## [EXERCISE]
Pick out every line of the listing below that contains the word "series" and copy each one. Case counts.

## [DATASET RECORDS]

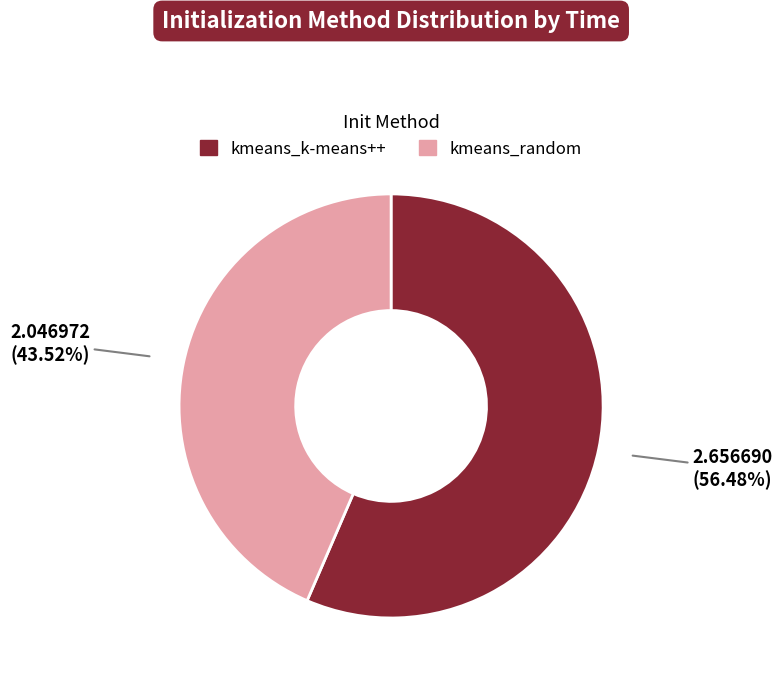

Do kmeans_random and kmeans_k-means++ together represent more than half of the pie?

Yes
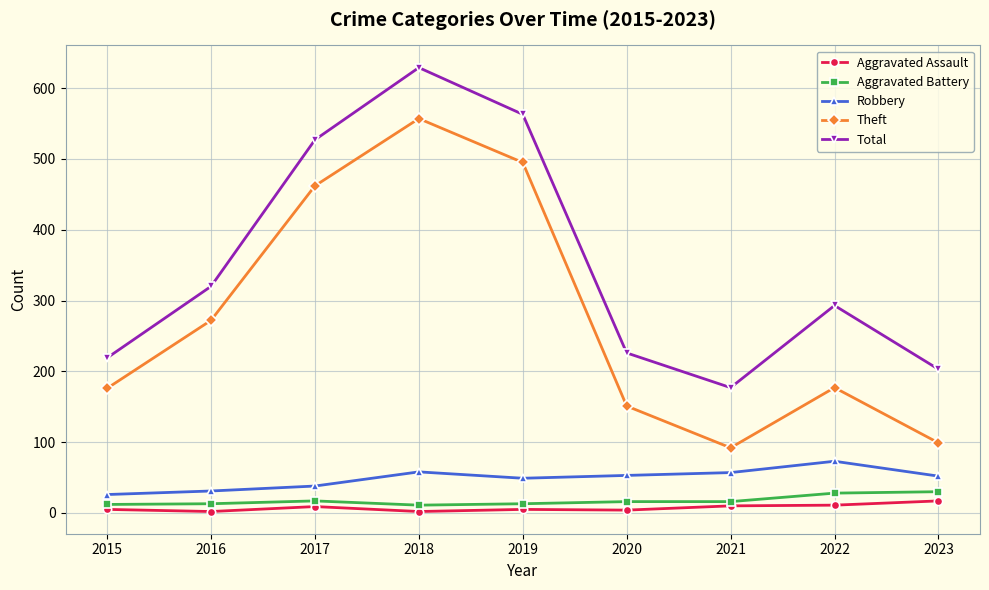

Between 2016 and 2022, which series saw the biggest shift?

Theft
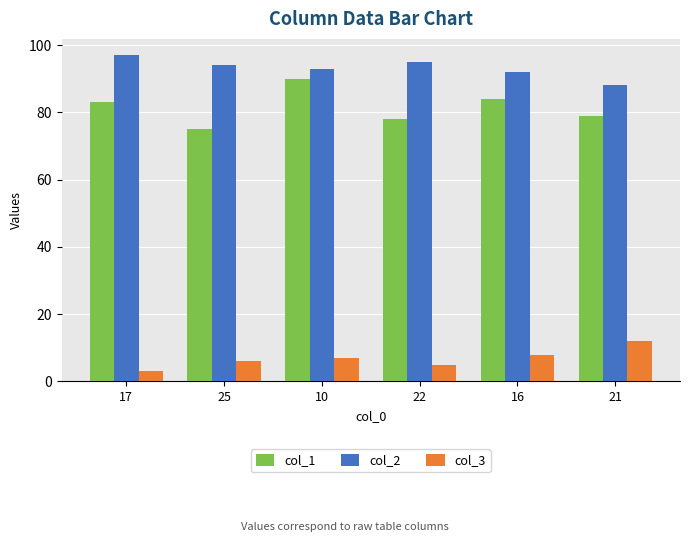

What is the average value of the col_2 series?

93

## [OUTPUT]
Between 2016 and 2022, which series saw the biggest shift?
What is the average value of the col_2 series?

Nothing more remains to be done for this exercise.